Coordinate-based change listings
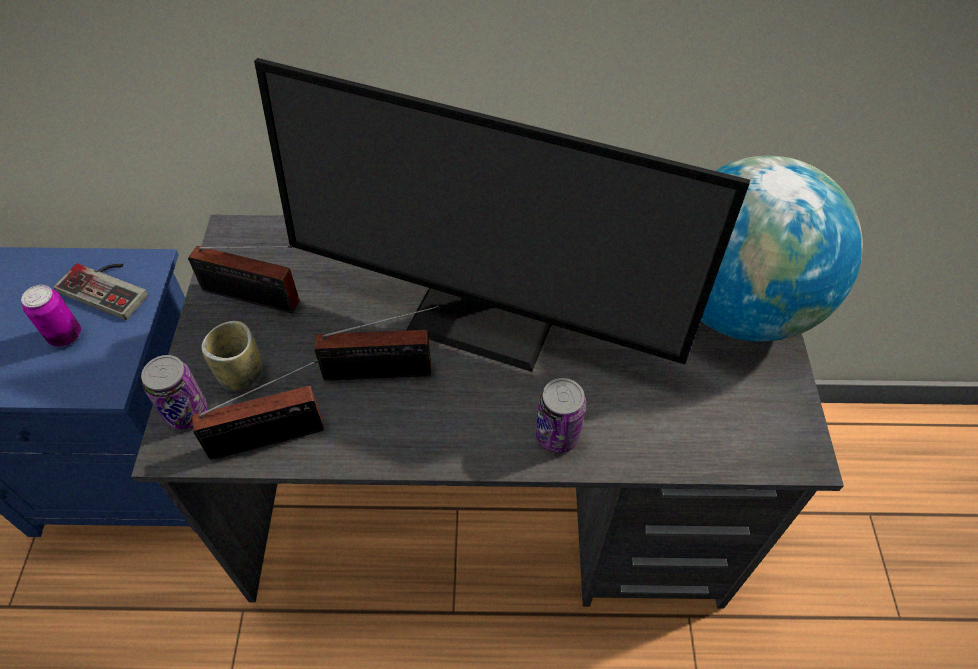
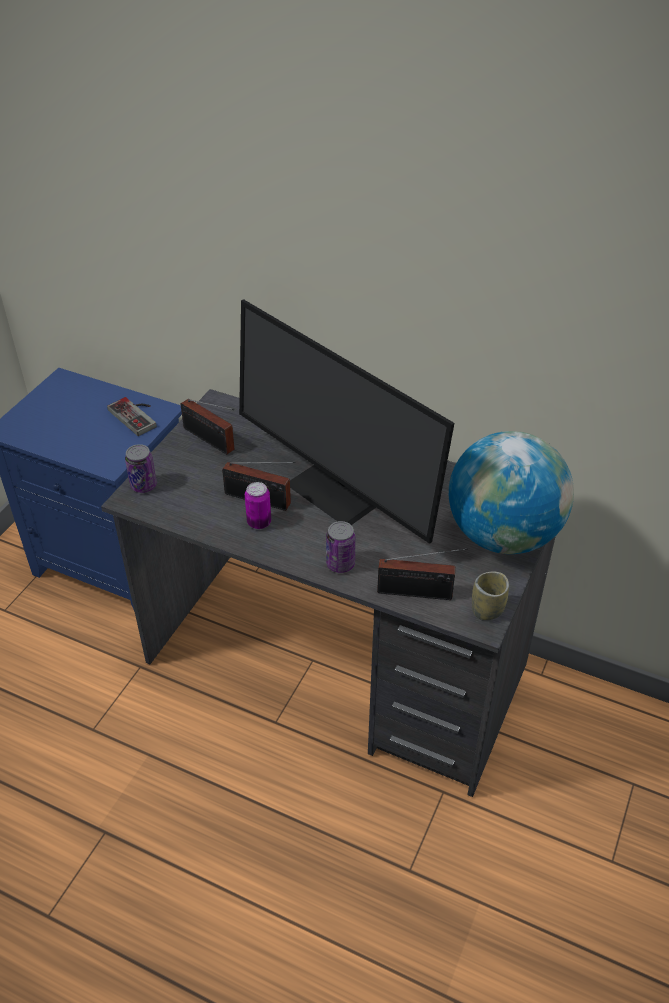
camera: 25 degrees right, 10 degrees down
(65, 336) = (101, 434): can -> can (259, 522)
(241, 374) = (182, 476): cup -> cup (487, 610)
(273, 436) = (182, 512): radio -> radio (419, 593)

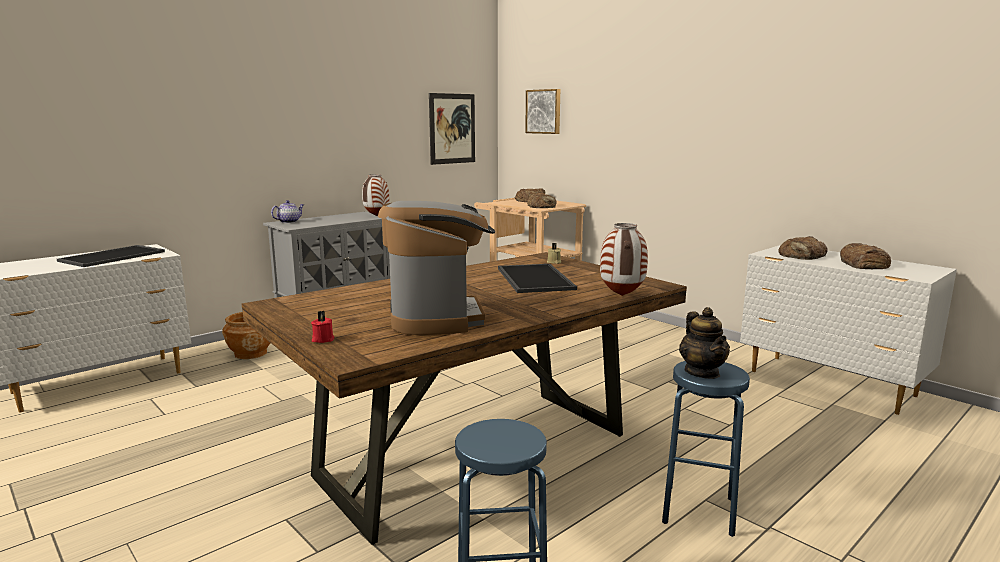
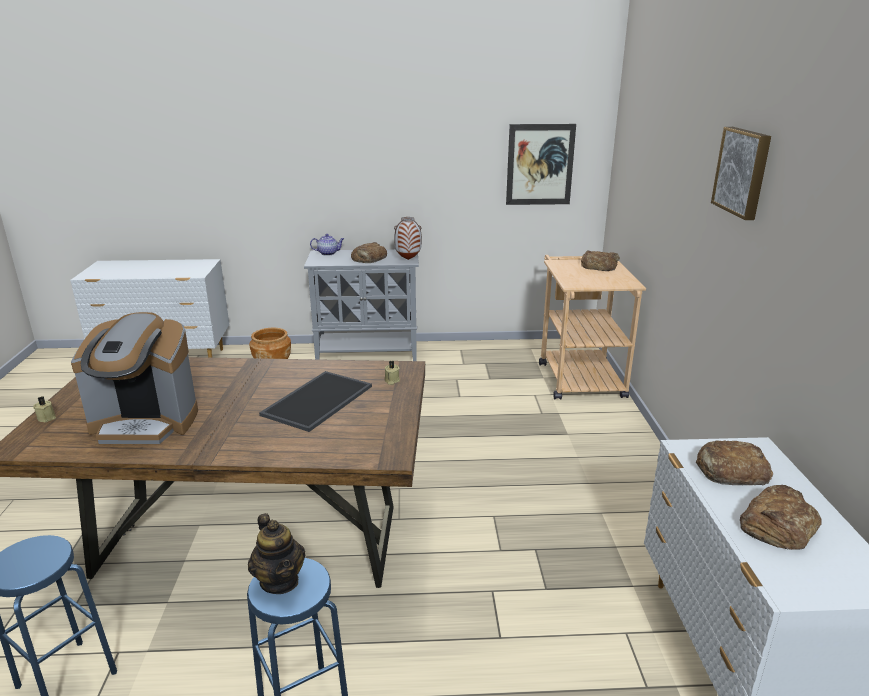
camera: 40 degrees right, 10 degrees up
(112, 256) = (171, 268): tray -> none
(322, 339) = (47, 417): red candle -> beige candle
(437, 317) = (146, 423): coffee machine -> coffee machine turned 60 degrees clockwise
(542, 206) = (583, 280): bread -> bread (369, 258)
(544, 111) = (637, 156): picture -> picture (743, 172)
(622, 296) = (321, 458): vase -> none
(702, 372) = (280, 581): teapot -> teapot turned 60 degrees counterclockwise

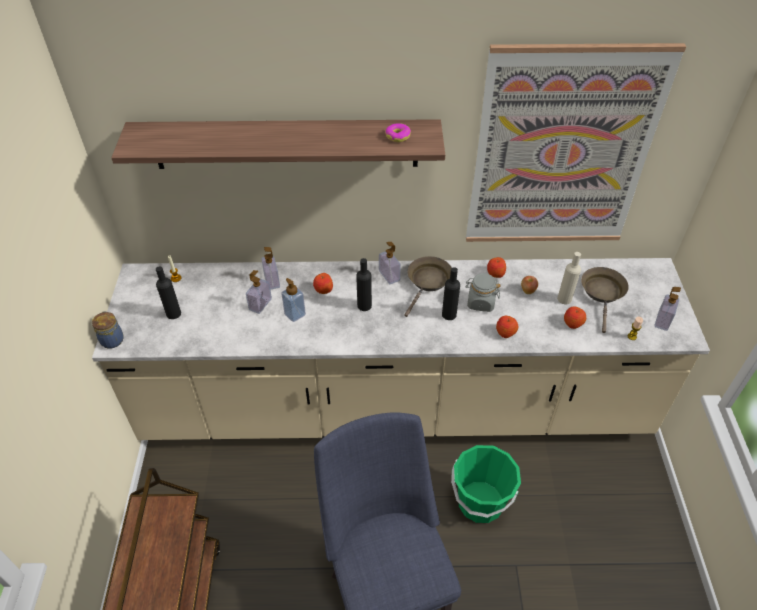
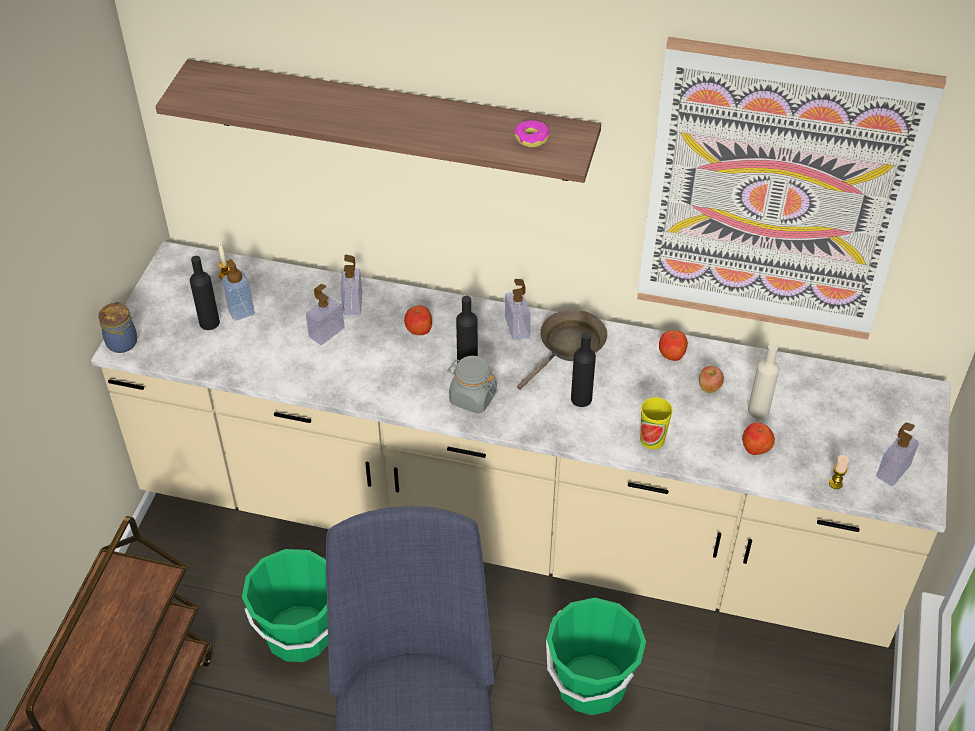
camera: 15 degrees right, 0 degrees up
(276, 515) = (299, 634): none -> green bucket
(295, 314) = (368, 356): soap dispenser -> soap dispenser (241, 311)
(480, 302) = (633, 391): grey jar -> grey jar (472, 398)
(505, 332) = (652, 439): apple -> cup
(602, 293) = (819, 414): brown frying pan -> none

Instructions for the task:
Find the line with "(273, 436) = (182, 512): radio" in the data above, and from there retype each line exactly through the line with "(702, 372) = (280, 581): teapot", skipping the pictures along the way.

Reply to the task:
(273, 436) = (182, 512): radio -> radio (419, 593)

camera: 40 degrees right, 10 degrees up
(112, 256) = (171, 268): tray -> none
(322, 339) = (47, 417): red candle -> beige candle
(437, 317) = (146, 423): coffee machine -> coffee machine turned 60 degrees clockwise
(542, 206) = (583, 280): bread -> bread (369, 258)
(544, 111) = (637, 156): picture -> picture (743, 172)
(622, 296) = (321, 458): vase -> none
(702, 372) = (280, 581): teapot -> teapot turned 60 degrees counterclockwise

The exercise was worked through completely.